Auch Bürgermeister Ralf A. Becker gratulierte zum Abitur. Die »schulischen Fesseln« seien nun gesprengt, und es komme eine neue Lebensphase mit unbekannten, spannenden und persönlich prägenden Erlebnissen auf die Schüler zu. Auch wenn die Abiturienten erst einmal »vom Büffeln genug haben« würden sie das Lernen nie loswerden, so Becker. Die Berufswelt sei derart rasant, dass sich niemand auf den Kenntnissen ausruhen könne, Fort- und Weiterbildungen seien in Zukunft eine Selbstverständlichkeit. Wichtige Eigenschaft sei dabei besonders die Flexibilität, denn die Zeiten, in der man 40 Jahre im gleichen Beruf tätig gewesen sei, seien unwiederbringlich vorbei. Becker nutzte die Gelegenheit auch zu einer Kritik am deutschen Schulsystem, das den modernen Herausforderungen nicht mehr gerecht werde. Daher dürfe der Bereich Bildung nicht vom Sparzwang betroffen sein. »Bildung ist das wichtigste Kapital, das Deutschland zu bieten hat«.
Für eine Premiere sorgte Professor Peter Czermak vom VDI-Bezirk Mittelhessen (Verein Deutscher Ingenieure), dem größten technisch-wissenschaftlichen Verein der Region. Erstmals zeichnete er den besten Schüler aus dem Bereich Technik mit dem Eberhard-Möhlmann-Preis aus. Damit wolle man bei Schülern einen zusätzlichen Ansporn schaffen, technische Berufe zu ergreifen. Für den ersten Preisträger der MES, Martin Momberger, gab es neben der Urkunde auch einen Geldbetrag. Ebenfalls geehrt wurden die Jahrgangsbesten, die alle drei aus dem Bereich Ernährung kamen. Jasmin Schnell schaffte ihr Abitur mit einem Notenschnitt von 1,2. Carolin Krommes und Jasmin Sauer bestanden ihr Abitur jeweils mit dem Notenschnitt 1,4. Einen »sportlichen Rückblick« auf die zurückliegenden drei Jahre warfen anschließend die beiden Abiturientinnen Darija Mischin und Sina Gonther. Man habe drei Jahre lang für diesen Moment trainiert und in den Abschlussprüfungen die Fähigkeit, Rekorde zu brechen, unter Beweis gestellt. Neben dem harten Training hätten die drei Jahre aber auch viel Spaß gemacht, und ein besonderer Dank ging nicht nur an Eltern und Freunde, sondern auch an die »Trainer« (Lehrer).

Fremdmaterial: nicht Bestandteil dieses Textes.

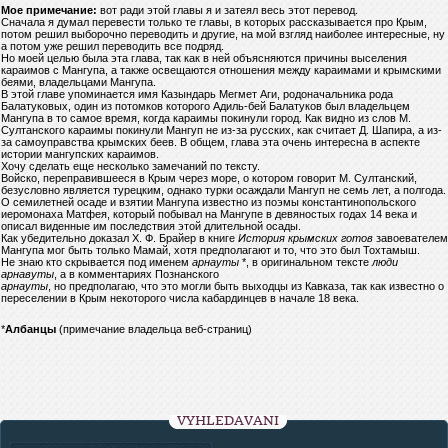
Мое примечание:
вот ради этой главы я и затеял весь этот перевод.
Сначала я думал перевести только те главы, в которых рассказывается про Крым,
потом решил выборочно переводить и другие, на мой взгляд наиболее интересные, ну
а потом уже решил переводить все подряд.
Но моей целью была эта глава, так как в ней объясняются причины выселения
караимов с Мангупа, а также освещаются отношения между караимами и крымскими
беями, владельцами Мангупа.
В этой главе упоминается имя Казындарь Мегмет Аги, родоначальника рода
Балатуковых, один из потомков которого Адиль-бей Балатуков был владельцем
Мангупа в то самое время, когда караимы покинули город. Как видно из слов М.
Султанского караимы покинули Мангуп не из-за русских, как считает Д. Шапира, а из-
за самоуправства крымских беев. В общем, глава эта очень интересна в аспекте
истории мангупских караимов.
Хочу сделать еще несколько замечаний по тексту.
Войско, переправившееся в Крым через море, о котором говорит М. Султанский,
безусловно является турецким, однако турки осаждали Мангуп не семь лет, а полгода.
О семилетней осаде и взятии Мангупа известно из поэмы константинопольского
иеромонаха Матфея, который побывал на Мангупе в девяностых годах 14 века и
описал виденные им последствия этой длительной осады.
Как убедительно доказал Х. Ф. Брайер в книге
История крымских готов
завоевателем
Мангупа мог быть только Мамай, хотя предполагают и то, что это был Тохтамыш.
Не знаю кто скрывается под именем
арнауты
*, в оригинальном тексте
люди
арнавуты
, а в комментариях Познанского
арнауты
, но предполагаю, что это могли быть выходцы из Кавказа, так как известно о
переселении в Крым некоторого числа кабардинцев в начале 18 века.
*
Албанцы
(примечание владельца веб-страниц)
VYHLEDÁVÁNÍ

Nach dem offiziellen Teil folgten zunächst das Buffett sowie eine Gesangseinlage von Schülern, ehe man dann die Abifeier gemütlich mit Musik und Tanz ausklingen ließ.
Max-Eyth-Schule: 72 Abiturienten erhielten Samstag ihre Zeugnisse
Schwerpunkt Technik (Tutor Jörg Schilderoth): Eric Diemel, Christoph Diezemann, Lysander Erhardt, Michael Hellwig, Fabian Horst, Lisa Hubner, Julian Klein, Christian Maryska, Martin Momberger, Mario Röder, Simon Schultheis, Felix Seibert, Boas Stein und Sascha Kevin Steinbrecher.
Schwerpunkt Datenverarbeitungstechnik (Tutor Dr. Christoph Stüber): Marius Diebel, Henning Jung, Alexander Parr, Julian Ruppel, Johannes Schmidt, Christoph Schott und Alexander Schulz.